Стремительно взошло солнце, и серая вода в лужах заблестела, деревья, облитые дождём, вспыхнули зеленью. Среди травы на площадке молодняка росли ромашки, и на каждой из них блестели дрожащие капли воды.
— Парадиз, — сказал: немец.
Медвежонок, подтягивая тяжёлое тельце, полез на дерево, и блестящие капли воды упали с ветвей. А в траве затеялась игра — жилистые рыжие щенки динго с закрученными хвостами тормошили ставшего на задние лапы медвежонка, волчата, шевеля лопатками, как колёсами, теребили его, и он поворачивался к ним, ловчась отпустить оплеуху своей пухлой, детской лапой. С дерева свалился второй медвежонок, и все смешалось в весёлый, пёстрый, шерстяной ком, катящийся по траве. В это время из кустарника вышел лисёнок. Он, вытягивая мордочку, тревожно мёл хвостом и волновался: глаза блестели, а худые, облинявшие бока часто и высоки поднимались.
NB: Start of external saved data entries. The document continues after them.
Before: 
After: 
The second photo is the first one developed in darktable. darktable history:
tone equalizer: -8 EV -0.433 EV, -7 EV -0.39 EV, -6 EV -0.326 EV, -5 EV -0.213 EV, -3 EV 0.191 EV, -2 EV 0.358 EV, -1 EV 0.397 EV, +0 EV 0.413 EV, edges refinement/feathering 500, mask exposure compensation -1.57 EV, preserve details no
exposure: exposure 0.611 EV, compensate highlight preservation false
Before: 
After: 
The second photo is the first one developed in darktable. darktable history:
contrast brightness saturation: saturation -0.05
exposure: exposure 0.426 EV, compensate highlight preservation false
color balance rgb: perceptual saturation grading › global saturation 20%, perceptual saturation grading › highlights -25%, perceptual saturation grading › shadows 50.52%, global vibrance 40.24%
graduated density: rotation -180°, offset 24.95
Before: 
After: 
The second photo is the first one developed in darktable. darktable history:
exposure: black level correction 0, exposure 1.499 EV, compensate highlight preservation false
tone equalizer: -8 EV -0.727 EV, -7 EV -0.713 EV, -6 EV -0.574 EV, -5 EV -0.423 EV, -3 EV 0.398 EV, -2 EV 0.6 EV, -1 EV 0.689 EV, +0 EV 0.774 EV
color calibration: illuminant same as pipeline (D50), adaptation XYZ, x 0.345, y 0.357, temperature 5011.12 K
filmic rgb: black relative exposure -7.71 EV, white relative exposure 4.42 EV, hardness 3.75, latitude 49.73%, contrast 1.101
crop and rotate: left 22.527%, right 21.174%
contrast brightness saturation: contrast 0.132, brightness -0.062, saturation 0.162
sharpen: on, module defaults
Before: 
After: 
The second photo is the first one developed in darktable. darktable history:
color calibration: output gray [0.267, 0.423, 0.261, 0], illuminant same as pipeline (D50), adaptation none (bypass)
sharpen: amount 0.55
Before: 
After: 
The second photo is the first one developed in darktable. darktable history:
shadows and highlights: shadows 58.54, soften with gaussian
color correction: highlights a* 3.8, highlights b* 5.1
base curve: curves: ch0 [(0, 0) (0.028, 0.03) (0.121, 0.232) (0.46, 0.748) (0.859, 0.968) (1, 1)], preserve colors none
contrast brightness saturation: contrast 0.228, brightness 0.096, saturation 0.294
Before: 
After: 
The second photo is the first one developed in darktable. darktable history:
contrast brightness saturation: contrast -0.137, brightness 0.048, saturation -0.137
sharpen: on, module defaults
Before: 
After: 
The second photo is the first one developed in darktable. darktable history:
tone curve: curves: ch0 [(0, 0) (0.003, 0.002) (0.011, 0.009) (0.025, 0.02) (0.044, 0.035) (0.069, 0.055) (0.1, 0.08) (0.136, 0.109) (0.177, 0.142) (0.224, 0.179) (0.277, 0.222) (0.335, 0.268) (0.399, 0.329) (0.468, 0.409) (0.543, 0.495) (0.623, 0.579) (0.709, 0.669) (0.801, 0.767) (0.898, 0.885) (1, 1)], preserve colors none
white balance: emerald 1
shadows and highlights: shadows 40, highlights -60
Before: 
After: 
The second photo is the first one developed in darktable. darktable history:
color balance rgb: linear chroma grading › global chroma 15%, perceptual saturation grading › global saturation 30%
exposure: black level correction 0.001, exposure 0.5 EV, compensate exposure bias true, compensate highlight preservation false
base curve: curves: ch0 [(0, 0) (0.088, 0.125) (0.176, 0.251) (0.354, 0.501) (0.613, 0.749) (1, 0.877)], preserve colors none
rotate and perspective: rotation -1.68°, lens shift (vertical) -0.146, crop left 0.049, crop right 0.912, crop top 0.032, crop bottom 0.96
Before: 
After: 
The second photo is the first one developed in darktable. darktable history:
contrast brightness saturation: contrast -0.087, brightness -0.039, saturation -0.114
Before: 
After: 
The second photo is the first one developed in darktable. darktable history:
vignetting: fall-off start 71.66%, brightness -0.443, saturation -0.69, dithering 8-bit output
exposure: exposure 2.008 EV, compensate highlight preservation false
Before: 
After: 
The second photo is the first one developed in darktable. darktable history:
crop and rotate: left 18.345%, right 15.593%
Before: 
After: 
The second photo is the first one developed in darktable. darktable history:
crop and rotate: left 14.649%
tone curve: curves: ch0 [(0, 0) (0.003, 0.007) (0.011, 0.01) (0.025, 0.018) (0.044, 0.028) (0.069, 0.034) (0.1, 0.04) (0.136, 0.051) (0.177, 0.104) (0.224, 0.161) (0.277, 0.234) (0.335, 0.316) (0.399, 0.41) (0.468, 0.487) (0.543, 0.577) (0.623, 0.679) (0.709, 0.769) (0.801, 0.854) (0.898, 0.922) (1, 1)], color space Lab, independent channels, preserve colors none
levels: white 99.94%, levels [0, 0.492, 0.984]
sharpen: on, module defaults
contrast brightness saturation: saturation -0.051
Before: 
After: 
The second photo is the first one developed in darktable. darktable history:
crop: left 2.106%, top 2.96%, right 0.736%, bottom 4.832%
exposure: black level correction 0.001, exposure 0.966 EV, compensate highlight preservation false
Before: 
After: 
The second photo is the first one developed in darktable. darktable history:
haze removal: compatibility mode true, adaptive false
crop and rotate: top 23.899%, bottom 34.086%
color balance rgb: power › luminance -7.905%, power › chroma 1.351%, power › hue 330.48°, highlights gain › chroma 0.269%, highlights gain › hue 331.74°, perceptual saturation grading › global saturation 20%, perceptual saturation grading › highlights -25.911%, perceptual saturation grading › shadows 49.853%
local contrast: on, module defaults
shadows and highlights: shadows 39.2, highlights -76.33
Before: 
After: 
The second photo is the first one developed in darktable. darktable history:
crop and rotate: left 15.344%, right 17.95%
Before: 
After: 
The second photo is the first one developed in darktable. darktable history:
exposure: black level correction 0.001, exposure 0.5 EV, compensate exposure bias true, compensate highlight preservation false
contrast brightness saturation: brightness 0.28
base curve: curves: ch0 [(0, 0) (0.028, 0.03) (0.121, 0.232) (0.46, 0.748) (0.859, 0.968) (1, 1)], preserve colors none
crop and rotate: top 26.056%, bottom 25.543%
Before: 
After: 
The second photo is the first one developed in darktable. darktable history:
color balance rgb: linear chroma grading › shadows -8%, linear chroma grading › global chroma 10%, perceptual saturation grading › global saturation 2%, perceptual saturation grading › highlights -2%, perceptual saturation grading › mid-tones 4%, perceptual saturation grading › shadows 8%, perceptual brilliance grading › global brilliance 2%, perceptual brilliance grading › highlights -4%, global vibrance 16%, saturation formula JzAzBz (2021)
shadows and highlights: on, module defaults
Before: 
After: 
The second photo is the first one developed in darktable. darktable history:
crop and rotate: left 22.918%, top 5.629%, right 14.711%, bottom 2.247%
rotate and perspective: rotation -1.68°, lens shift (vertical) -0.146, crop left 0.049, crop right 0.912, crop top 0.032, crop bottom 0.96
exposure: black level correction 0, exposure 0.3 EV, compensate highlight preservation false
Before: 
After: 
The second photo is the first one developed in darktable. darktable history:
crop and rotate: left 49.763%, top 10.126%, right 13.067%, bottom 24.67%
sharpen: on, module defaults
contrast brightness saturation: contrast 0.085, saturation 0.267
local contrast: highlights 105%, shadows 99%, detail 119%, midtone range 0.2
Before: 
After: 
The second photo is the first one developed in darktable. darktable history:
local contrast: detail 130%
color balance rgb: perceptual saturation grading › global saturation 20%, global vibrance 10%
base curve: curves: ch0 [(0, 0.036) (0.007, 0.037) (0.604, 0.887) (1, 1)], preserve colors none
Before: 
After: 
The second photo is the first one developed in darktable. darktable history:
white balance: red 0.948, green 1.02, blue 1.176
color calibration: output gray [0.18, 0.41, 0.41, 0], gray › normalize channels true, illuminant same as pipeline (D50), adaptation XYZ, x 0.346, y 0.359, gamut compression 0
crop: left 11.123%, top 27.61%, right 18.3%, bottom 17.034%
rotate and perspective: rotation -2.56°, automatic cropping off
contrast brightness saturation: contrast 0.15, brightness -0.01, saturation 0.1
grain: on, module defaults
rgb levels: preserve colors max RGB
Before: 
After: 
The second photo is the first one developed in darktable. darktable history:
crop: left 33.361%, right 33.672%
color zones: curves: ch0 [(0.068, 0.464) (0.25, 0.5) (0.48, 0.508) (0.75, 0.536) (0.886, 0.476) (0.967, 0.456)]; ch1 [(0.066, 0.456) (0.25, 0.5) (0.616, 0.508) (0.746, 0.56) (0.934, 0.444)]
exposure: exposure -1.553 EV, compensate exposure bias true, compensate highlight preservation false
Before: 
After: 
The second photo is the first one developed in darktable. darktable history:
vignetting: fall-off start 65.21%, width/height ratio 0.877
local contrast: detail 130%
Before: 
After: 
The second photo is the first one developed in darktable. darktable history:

Ему страстно хотелось принять участие в игре, он делал несколько крадущихся шагов, но, охваченный страхом, принимался брюшком к земле и замирал. Внезапно он подпрыгнул и кинулся в свалку со смешным, весёлым и жалким писком. Жилистые щенки динго тотчас повалили его, и он лежал на боку, блестя глазком, подставив животик выражение наибольшего доверия со стороны зверя. Один из щенков Динго, видимо, слишком сильно хватил его зубами — лисёнок пронзительно крикнул, укоряя, зовя на помощь. Этот молящий крик его погубил, щенки динго стали рвать его за горло, и игра превратилась в убийство. Сторож, подбежав, выхватил лисёнка из свалки, понёс на ладони, и с ладони свешивалась мёртвая худая мордочка с открытым глазом и мёртвый худенький хвост. Рыжие щенки, совершившие убийство, Шли за сторожем, и закрученные хвосты их дрожали от несказанного волнения.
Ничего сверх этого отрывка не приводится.